*EJERCICIOS*
1: ¿Concuerdan con el texto sobre Ernesto Cardenal las siguientes afirmaciones? Responde sí o no a cada una y cita literalmente las palabras del texto que lo deciden.
(a) Juan Pablo II excomulgó a Fernando Cardenal.
(b) La noticia de la muerte de Fernando Cardenal circuló una semana después de conocerse la de Umberto Eco.
(c) Se difundió una foto de Ernesto Cardenal junto al cadáver de su hermano.
2: Prosigue el texto sobre Ernesto Cardenal a partir de su última línea.

*TEXTO DE LECTURA*
⟨

Ernesto Cardenal, Elena Poniatowska, Ida Vitale, Nicanor Parra, Fernando Arrabal o Enrique Vila-Matas son algunos de los mitos que todavía podemos ver, tocar y oír
BOLONIA. La misma mañana en que nos dimos cuenta de que Umberto Eco había desaparecido pocas horas antes, una nota de prensa recorrió el orbe digital trasladando otra fatal noticia: la muerte de Fernando Cardenal.
Ante la escasa información llegada de Nicaragua y la repetición de los cuatro datos clave de su biografía, jesuita y revolucionario sandinista, teólogo de la liberación excomulgado por Juan Pablo II, ministro del Frente Sandinista de Liberación Nacional allá por los años ochenta, se publicaron obituarios ensalzando la vida y obra del evangelista de Solentiname. Cundió el desconcierto hasta que apareció una foto de Ernesto Cardenal, el mito de la poesía revolucionaria, velando el cadáver de su hermano, figura fundamental del pensamiento religioso en América Latina.
A un año de la muerte de Pedro Lemebel, el cronista más loco (y más loca) del mundo hispánico, y en la misma semana en que habíamos despedido a Umberto Eco, Harper Lee y José Ricardo Morales, no podíamos quedarnos tan huérfanos de todo. Ernesto Cardenal bajaba la cabeza ante el féretro de su hermano quizás repitiendo la oración fúnebre que proclamara a la muerte de Marilyn Monroe:
Señor
recibe a esta muchacha conocida en toda la Tierra con el nombre de Marilyn Monroe,
aunque ése no era su verdadero nombre
(pero Tú conoces su verdadero nombre, el de la huerfanita violada a los 9 años
y la empleadita de tienda que a los 16 se había querido matar)

⟩

*REGISTROS PROPORCIONADOS*
⟨

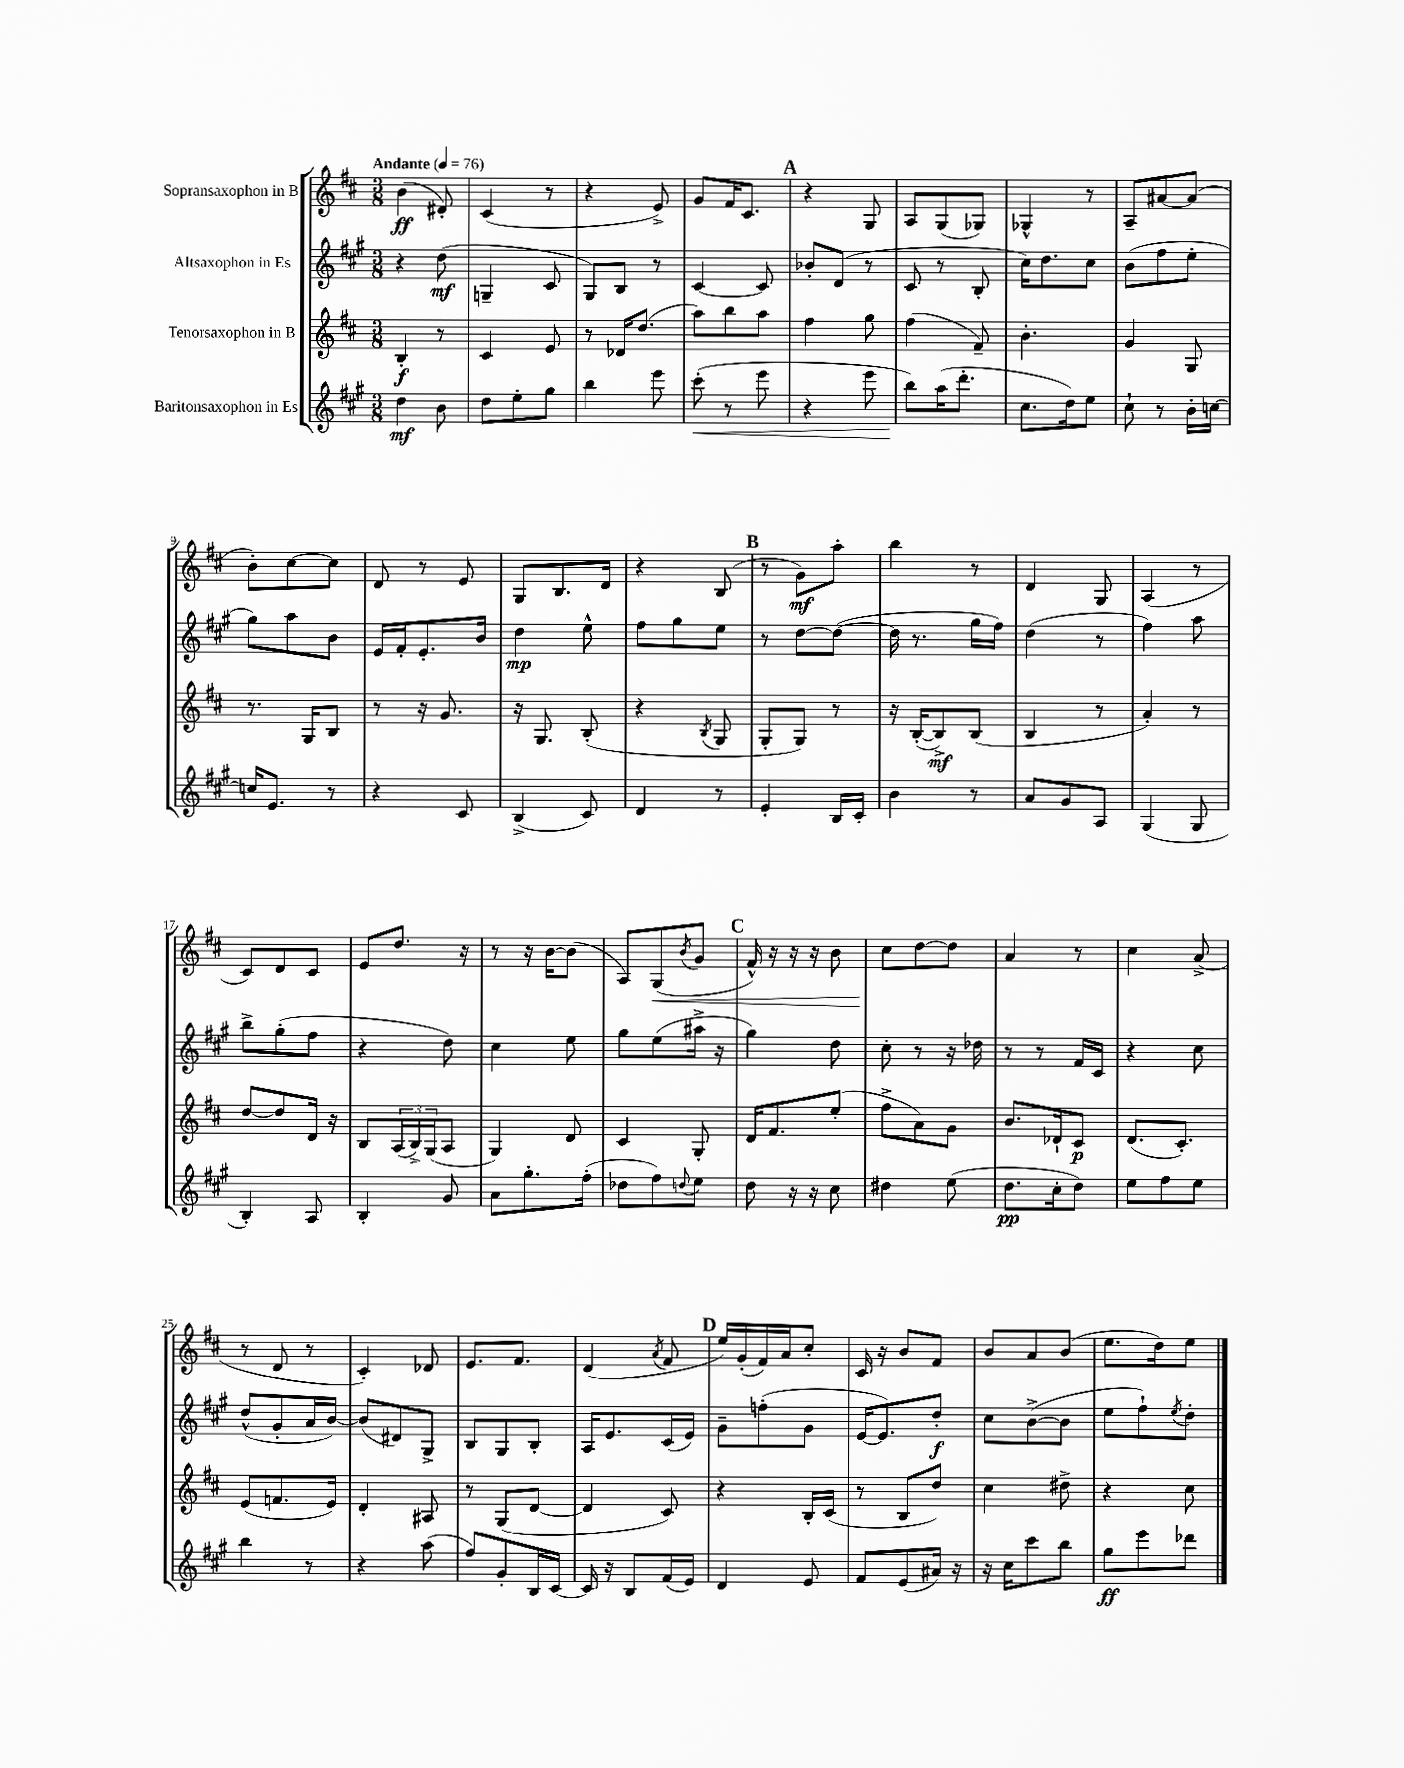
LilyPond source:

<<
\new StaffGroup <<
\new Staff = "s0" \with { instrumentName = "Sopransaxophon in B" } {
    \clef treble \key d \major \numericTimeSignature \time 3/8 \tempo "Andante" 4 = 76
    b'4\ff( dis'8-.) |
    cis'4( r8 |
    r4 e'8->) |
    g'8 fis'16 cis'8. |
    \mark \markup { \bold "A" } r4 g8 |
    a8 g8( ges8) |
    ges4-^ r8 |
    a8-- ais'8~ ais'8( |
    b'8-.) cis''8~ cis''8 |
    d'8 r8 e'8 |
    g8 b8. d'16 |
    r4 b8( |
    \mark \markup { \bold "B" } r8 g'8\mf) a''8-. |
    b''4 r8 |
    d'4 g8 |
    a4( r8 |
    cis'8) d'8 cis'8 |
    e'8 d''8. r16 |
    r8 r16 b'16~ b'8( |
    a8) g8\<( \acciaccatura { b'8 } g'8 |
    \mark \markup { \bold "C" } fis'16-^) r16 r16 r16 b'8 |
    cis''8\! d''8~ d''8 |
    a'4 r8 |
    cis''4 a'8->( |
    r8 d'8 r8 |
    cis'4-.) des'8 |
    e'8. fis'8. |
    d'4( \acciaccatura { a'8 } fis'8 |
    \mark \markup { \bold "D" } e''16) g'16-.( fis'16) a'16 cis''8-. |
    cis'16 r16 b'8 fis'8 |
    b'8 a'8 b'8( |
    e''8. d''16) e''8 \bar "|." |
}
\new Staff = "s1" \with { instrumentName = "Altsaxophon in Es" } {
    \clef treble \key a \major \numericTimeSignature \time 3/8
    r4 d''8\mf( |
    g4-- cis'8 |
    gis8) b8 r8 |
    cis'4~ cis'8 |
    \mark \markup { \bold "A" } bes'8-. d'8( r8 |
    cis'8 r8 b8-. |
    cis''16) d''8. cis''8 |
    b'8( fis''8 e''8-. |
    gis''8) a''8 b'8 |
    e'16 fis'16-. e'8.-. b'16 |
    d''4\mp e''8-^ |
    fis''8 gis''8 e''8 |
    \mark \markup { \bold "B" } r8 d''8~ d''8~( |
    d''16 r8. gis''16 fis''16) |
    d''4( r8 |
    fis''4) a''8 |
    b''8-> gis''8-.( fis''8 |
    r4 d''8) |
    cis''4 e''8 |
    gis''8 e''8( ais''16-> r16 |
    \mark \markup { \bold "C" } gis''4) d''8 |
    cis''8-. r8 r16 des''16 |
    r8 r8 fis'16 cis'16 |
    r4 cis''8 |
    d''8-^( gis'8-. a'16 b'16~) |
    b'8( dis'8) gis8-> |
    b8 gis8 b8-. |
    a16 e'8. cis'16( e'16) |
    \mark \markup { \bold "D" } gis'8-- f''8-.( gis'8 |
    e'16~ e'8.) d''8-.\f |
    cis''8 b'8~->( b'8 |
    e''8 fis''8-!) \acciaccatura { e''8 } d''8-. \bar "|." |
}
\new Staff = "s2" \with { instrumentName = "Tenorsaxophon in B" } {
    \clef treble \key d \major \numericTimeSignature \time 3/8
    b4-.\f r8 |
    cis'4 e'8 |
    r8 des'16 d''8.( |
    a''8) b''8 a''8 |
    \mark \markup { \bold "A" } fis''4 g''8 |
    fis''4( fis'8--) |
    b'4.-. |
    g'4 g8 |
    r8. g16 b8 |
    r8 r16 g'8. |
    r16 g8. b8-.( |
    r4 \acciaccatura { b8 } g8 |
    \mark \markup { \bold "B" } g8-. g8) r8 |
    r16 b16~-.( b8->\mf) b8( |
    b4 r8 |
    a'4-.) r8 |
    d''8~ d''8 d'16 r16 |
    b8 \tuplet 3/2 { a16( b16->) g16( } a8 |
    g4) d'8 |
    cis'4 g8-. |
    \mark \markup { \bold "C" } d'16 fis'8. e''8-.( |
    fis''8-> a'8) g'8 |
    b'8. des'16-! cis'8\p |
    d'8.( cis'8.-.) |
    e'8( f'8. e'16) |
    d'4-. ais8 |
    r8 g8( d'8~ |
    d'4 cis'8) |
    \mark \markup { \bold "D" } r4 b16-. cis'16( |
    r8 b8 d''8) |
    cis''4 dis''8-> |
    r4 cis''8 \bar "|." |
}
\new Staff = "s3" \with { instrumentName = "Baritonsaxophon in Es" } {
    \clef treble \key a \major \numericTimeSignature \time 3/8
    d''4\mf b'8 |
    d''8 e''8-. gis''8 |
    b''4 e'''8 |
    cis'''8-.\<( r8 e'''8 |
    \mark \markup { \bold "A" } r4 e'''8 |
    b''8\!) a''16( d'''8.-. |
    cis''8. d''16) e''8 |
    cis''8-! r8 b'16-. c''16~ |
    c''16 e'8. r8 |
    r4 cis'8 |
    b4->( cis'8) |
    d'4 r8 |
    \mark \markup { \bold "B" } e'4-. b16 cis'16-. |
    b'4 r8 |
    a'8 gis'8 a8 |
    gis4( gis8 |
    b4-.) a8 |
    b4-. gis'8 |
    a'8 gis''8.-. fis''16-.( |
    des''8 fis''8) \appoggiatura { d''8 } e''8 |
    \mark \markup { \bold "C" } d''8 r16 r16 cis''8 |
    dis''4 e''8( |
    d''8.\pp cis''16-. d''8) |
    e''8 fis''8 e''8 |
    b''4 r8 |
    r4 a''8( |
    fis''8) gis'8-. b16 cis'16~ |
    cis'16 r16 b8 fis'16( e'16) |
    \mark \markup { \bold "D" } d'4 e'8 |
    fis'8 e'8( ais'16) r16 |
    r16 cis''16 cis'''8 b''8 |
    gis''8\ff e'''8 des'''8 \bar "|." |
}
>>
>>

⟩

*RESPUESTAS POR TAREA*
1:
(a) Sí: «teólogo de la liberación excomulgado por Juan Pablo II».
(b) No: «La misma mañana en que nos dimos cuenta de que Umberto Eco había desaparecido pocas horas antes, una nota de prensa recorrió el orbe digital trasladando otra fatal noticia: la muerte de Fernando Cardenal».
(c) Sí: «apareció una foto de Ernesto Cardenal, el mito de la poesía revolucionaria, velando el cadáver de su hermano».

2:
y que ahora se presenta ante Ti sin ningún maquillaje
sin su Agente de Prensa
sin fotógrafos y sin firmar autógrafos
sola como un astronauta frente a la noche espacial. [...]
De un mito se habla en presente; de la persona que lo habita, en pasado. Ernesto Cardenal fue capaz de conjugar religión y revolución. Sandinista. De esa Nicaragua abandonada por la historia y atravesada por intereses de potencias extranjeras. En su hibridez profana llegó a escribir: “Bésame bajo los anuncios luminosos, oh Dios”. Formó una comunidad utópica en el archipiélago de Solentiname, extendió la religión a base de marxismo, combatió al diablo y al capital, escribió poesía para los pobres y los suicidas: “Oye Señor mi causa justa / atiende mi clamor. / Escucha mi oración que no son slogans [...] Tú eres el defensor de los deportados / y de los condenados en los Consejos de Guerra / y de los presos en los campos de concentración [...] / Arrebátame de las garras de los Bancos / con tu mano Señor líbrame del hombre de negocios”.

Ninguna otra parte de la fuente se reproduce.